Maka saya segera menghidupkan lampu-lampu rumah semuanya sambil ia mengikutiku dari kamar ke kamar dengan melihatku penuh keheranan.

“Tinggalkanlah lampu-lampu itu, mari kita pergi ke masjid (maksudnya Masjid Nabawi yang mulia).”

“Tidak, kita akan pergi ke masjid yang ada di dekat rumah kita saja, ” bagitu kataku.

Iapun masih menolak ajakan saya, karena dia hanya ingin pergi ke Masjid Nabawi. Dan saya akhirnya pergi ke sana meski dalam keadaan takut sekali.

Kami masuk ke Raudhoh, sedang saat itu penuh dengan manusia. Tak beberapa lama, dikumandangkanlah iqamah untuk shalat Isya. Imam membaca firman Allah “Wahai orang-orang yang beriman, janganlah kalian mengikuti langkah-langkah syetan dan barangsiapa mengikuti langkah-langkah syetan, maka sesungguhnya dia (syetan) itu menyuruh perbuatan keji dan munkar. Sekiranya tidaklah karena karunia Allah dan rahmatNya kepadamu sekalian, niscaya tidak seorangpun dari kamu bersih (dari perbuatan-perbuatan keji dan munkar itu) selama-lamanya, tetapi Allah membersihkan siapa yang dikehendakiNya. Dan Allah Maha Mendengar lagi Maha Mengetahui.” (QS: An-Nur: 21).

Mendengar bacaan imam, saya tak kuasa menahan tangisan.Rupanya, Marwanpun ikut menangis karena terpengaruh tangisan saya. Di pertengahan shalat, rupanya Marwan mengeluarkan sapu tangan dari kantong saya lalu menghapus air mata saya dengan sapu tangan itu.

Usai shalat, saya masih menangis lagi. Marwan kembali menghapus air mata saya sampai-sampai saya duduk (berada) di masjid Nabawi satu jam penuh. Karena kerasnya tangisan saya, membuat Marwan mendinginkan suasana.
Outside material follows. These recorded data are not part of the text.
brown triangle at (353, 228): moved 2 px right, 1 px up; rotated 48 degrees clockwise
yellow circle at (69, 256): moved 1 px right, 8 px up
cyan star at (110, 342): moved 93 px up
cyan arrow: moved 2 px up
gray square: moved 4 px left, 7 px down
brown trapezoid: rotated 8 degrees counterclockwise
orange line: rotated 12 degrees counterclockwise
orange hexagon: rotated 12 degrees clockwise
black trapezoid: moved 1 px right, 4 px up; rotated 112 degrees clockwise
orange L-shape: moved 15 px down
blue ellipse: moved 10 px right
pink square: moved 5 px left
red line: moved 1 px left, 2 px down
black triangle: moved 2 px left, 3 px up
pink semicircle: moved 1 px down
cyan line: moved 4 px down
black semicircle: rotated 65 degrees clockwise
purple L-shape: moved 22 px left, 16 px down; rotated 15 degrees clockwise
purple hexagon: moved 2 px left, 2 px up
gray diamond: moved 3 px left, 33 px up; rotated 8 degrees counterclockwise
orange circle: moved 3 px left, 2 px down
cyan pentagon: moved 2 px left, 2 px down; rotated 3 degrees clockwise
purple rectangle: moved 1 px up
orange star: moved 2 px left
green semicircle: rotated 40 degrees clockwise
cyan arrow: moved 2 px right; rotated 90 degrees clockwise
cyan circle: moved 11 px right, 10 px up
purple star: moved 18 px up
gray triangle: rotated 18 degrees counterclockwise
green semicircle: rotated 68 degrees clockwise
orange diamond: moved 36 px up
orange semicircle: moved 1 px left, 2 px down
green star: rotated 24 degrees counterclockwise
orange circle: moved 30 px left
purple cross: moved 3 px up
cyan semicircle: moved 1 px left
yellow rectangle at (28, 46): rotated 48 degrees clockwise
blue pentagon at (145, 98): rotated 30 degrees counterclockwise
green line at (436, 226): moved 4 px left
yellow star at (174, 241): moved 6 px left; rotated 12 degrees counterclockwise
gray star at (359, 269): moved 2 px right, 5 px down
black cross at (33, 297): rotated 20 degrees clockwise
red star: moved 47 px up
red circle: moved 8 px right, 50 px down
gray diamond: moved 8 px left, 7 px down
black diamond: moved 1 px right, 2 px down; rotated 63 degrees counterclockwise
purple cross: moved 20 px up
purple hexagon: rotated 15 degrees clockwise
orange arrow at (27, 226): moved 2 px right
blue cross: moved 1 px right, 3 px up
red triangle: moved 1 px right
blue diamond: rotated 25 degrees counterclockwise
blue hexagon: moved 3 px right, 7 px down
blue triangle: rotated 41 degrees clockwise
“Sudahlah pak, jangan takut” ujarnya.

Kami lalu pulang ke rumah dan malam itu adalah malam yang sangat mengagumgkan bagi saya. Di mana saya seolah lahir kembali.

Tak lama hadirlah istri saya dan anak-anak saya. Mereka mulai menangis semuanya, padahal mereka tidak tahu sedikitpun apa yang telah terjadi.

Saat itu berkatalah Marwan pada mereka semua, “Tadi bapak shalat di masjid haram.”

Mendengar kabar ini, senanglah istri saya. Akhirnya saya menceritakan semua pada istri tentang apa yang terjadi antara saya dan Marwan.

“Aku bertanya kepadamu dan demi Allah, apakah kamu yang datang padanya (pada Marwan) dan menyuruhnya membuka mushaf untukku saat itu?,” demikian pertanyaanku saat itu.

Saat itu istrku bersumpah pada Allah tiga kali bahwa sesungguhnya dia tidak tak pernah melakukan hal itu pada Marwan.

“Pujilah Allah (bersyukurlah pada Allah) karena kamu dapat hidayah ini, ” ujar istriku kala itu.

Sungguhnya, malam itu adalah malam yang paling berkesan (indah).

Sekarang, Alhamdulillah saya tidak pernah lagi meninggal shalat berjamaah di masjid. Dan sungguh, saya telah meninggalkan (menjauhi) teman-teman yang buruk semuanya.

Kini saya telah merasakan keimanan sebagaimana saya juga hidup penuh kebahagian, kecintaan dan saling menyayangi bersama istri dan anak-anak saya. Lebih khusus anak saya Marwan yang tuli lagi bisu. Bagaimana tidak, sedangkan saya telah mendapat hidayah melalui dia.

*pemilik cerita ini adalah salah satu penduduk Kota Madinah.